= Your instructions =
Will you write out, character for character, only the lines in the records below from the line with "collection date as typed: 25 Aug 1946" up to and including the line with "scientific name: Eragrostis"?
* * * * * * * * *
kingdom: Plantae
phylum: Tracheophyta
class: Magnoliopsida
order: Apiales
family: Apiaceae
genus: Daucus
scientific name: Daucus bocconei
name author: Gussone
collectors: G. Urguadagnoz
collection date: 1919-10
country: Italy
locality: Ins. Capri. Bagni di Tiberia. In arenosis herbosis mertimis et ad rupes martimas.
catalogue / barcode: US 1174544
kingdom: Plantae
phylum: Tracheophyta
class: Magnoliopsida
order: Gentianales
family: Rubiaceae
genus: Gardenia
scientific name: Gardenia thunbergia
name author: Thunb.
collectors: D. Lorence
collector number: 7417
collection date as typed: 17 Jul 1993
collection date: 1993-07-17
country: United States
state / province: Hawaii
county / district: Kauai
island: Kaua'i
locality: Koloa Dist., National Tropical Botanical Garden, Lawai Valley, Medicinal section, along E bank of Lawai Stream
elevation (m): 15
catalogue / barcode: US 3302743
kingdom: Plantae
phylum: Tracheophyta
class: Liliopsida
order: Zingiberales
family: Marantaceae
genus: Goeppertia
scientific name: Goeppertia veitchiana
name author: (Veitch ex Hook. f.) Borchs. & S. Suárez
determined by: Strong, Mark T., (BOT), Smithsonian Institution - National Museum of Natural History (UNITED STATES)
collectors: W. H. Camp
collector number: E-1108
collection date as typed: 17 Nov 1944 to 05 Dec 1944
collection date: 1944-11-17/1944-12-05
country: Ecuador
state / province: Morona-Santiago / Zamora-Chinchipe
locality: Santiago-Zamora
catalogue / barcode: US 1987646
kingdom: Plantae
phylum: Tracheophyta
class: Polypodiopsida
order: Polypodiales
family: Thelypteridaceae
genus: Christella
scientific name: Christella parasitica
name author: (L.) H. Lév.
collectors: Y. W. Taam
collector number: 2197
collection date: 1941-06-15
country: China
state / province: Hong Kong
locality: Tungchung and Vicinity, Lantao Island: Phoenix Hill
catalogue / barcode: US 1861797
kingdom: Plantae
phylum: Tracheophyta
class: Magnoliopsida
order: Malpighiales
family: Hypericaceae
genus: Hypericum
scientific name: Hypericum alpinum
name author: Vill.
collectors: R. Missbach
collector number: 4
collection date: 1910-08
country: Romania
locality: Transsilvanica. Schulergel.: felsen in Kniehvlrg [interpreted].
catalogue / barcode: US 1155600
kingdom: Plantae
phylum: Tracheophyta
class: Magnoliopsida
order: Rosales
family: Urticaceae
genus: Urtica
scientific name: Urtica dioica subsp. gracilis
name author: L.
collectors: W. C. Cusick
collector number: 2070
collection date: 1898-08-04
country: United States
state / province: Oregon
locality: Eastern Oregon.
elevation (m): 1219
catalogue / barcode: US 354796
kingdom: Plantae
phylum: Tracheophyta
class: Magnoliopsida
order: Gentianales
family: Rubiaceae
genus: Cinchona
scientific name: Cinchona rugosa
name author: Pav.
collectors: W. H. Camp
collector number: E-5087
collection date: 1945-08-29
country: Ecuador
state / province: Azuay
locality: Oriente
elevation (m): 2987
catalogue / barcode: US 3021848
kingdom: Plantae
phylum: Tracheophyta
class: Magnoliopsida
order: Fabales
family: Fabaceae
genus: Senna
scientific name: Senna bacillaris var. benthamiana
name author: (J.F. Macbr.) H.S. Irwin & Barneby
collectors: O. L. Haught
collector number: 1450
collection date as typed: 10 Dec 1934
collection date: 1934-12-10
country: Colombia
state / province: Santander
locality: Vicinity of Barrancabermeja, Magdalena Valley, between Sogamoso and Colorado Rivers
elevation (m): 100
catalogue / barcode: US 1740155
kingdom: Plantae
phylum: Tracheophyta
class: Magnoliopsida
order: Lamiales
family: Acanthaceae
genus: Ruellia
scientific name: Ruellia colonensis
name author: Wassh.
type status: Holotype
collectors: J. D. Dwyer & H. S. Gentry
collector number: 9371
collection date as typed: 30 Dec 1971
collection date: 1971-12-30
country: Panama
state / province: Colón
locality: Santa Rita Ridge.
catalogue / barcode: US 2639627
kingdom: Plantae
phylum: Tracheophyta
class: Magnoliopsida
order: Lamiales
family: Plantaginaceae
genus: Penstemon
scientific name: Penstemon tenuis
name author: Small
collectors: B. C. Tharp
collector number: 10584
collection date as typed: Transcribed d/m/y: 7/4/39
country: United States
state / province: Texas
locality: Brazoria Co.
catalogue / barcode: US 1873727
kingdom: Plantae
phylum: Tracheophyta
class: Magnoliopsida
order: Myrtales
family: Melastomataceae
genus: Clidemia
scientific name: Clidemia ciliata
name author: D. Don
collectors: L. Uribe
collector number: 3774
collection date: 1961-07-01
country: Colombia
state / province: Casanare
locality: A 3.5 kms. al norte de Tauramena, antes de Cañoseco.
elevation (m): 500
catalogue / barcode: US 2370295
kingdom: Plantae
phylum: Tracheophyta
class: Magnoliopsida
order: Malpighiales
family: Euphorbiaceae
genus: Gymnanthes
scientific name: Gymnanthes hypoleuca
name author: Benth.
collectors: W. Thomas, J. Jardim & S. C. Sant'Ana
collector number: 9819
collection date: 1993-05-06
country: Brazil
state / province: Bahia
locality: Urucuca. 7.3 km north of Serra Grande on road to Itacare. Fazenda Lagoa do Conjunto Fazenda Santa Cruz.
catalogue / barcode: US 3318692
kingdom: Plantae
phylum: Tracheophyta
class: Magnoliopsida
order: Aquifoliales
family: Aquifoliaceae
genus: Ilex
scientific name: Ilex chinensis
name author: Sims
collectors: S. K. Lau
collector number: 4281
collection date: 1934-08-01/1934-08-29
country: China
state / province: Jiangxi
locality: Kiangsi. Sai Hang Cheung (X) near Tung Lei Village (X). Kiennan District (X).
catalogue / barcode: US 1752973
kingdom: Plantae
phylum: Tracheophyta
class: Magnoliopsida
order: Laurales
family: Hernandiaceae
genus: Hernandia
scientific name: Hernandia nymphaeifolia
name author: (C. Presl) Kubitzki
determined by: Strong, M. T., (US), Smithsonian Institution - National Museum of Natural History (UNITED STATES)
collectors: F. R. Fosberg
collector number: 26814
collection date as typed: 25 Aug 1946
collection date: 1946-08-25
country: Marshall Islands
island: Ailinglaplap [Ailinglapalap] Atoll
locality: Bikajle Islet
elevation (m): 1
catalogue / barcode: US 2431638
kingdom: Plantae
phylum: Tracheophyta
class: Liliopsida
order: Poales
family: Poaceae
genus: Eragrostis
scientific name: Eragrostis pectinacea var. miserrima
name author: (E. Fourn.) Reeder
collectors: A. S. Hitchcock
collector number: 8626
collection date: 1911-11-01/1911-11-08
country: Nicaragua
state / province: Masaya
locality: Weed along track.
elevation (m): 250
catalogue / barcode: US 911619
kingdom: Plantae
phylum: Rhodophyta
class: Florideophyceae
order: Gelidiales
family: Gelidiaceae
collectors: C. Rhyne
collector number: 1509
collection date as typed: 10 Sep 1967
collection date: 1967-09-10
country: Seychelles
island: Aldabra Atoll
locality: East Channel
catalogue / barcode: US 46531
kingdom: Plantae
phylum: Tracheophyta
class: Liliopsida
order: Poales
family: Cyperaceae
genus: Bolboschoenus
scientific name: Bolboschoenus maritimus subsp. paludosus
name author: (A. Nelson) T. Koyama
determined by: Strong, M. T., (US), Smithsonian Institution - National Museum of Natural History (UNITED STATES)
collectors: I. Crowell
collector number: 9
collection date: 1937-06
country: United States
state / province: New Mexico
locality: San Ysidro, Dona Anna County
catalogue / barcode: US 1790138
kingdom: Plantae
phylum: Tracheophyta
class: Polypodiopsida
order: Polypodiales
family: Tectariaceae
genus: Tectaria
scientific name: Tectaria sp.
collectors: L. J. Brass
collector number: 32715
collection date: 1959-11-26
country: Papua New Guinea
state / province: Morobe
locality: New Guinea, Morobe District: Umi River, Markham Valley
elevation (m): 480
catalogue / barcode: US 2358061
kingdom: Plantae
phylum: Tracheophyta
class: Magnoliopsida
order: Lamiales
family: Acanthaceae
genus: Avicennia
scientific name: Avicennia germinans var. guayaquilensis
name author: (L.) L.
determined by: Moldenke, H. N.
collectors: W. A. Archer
* * * * * * * * *
= Right answer =
collection date as typed: 25 Aug 1946
collection date: 1946-08-25
country: Marshall Islands
island: Ailinglaplap [Ailinglapalap] Atoll
locality: Bikajle Islet
elevation (m): 1
catalogue / barcode: US 2431638
kingdom: Plantae
phylum: Tracheophyta
class: Liliopsida
order: Poales
family: Poaceae
genus: Eragrostis
scientific name: Eragrostis pectinacea var. miserrima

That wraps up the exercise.